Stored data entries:
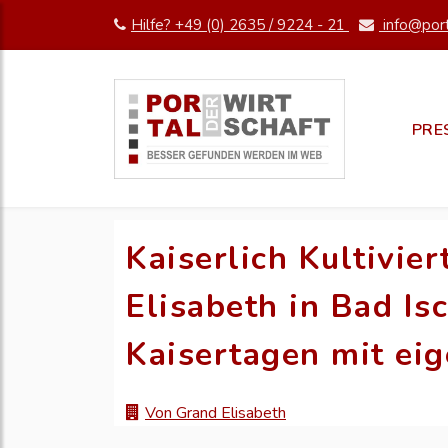
Hilfe? +49 (0) 2635 / 9224 - 21
info@port
PRE
Kaiserlich Kultivie
Elisabeth in Bad Isc
Kaisertagen mit e
Von Grand Elisabeth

Task objective: Search the data for "Elisabeth". Copy every line that has it.

Finished exercise:
Elisabeth in Bad Isc
Von Grand Elisabeth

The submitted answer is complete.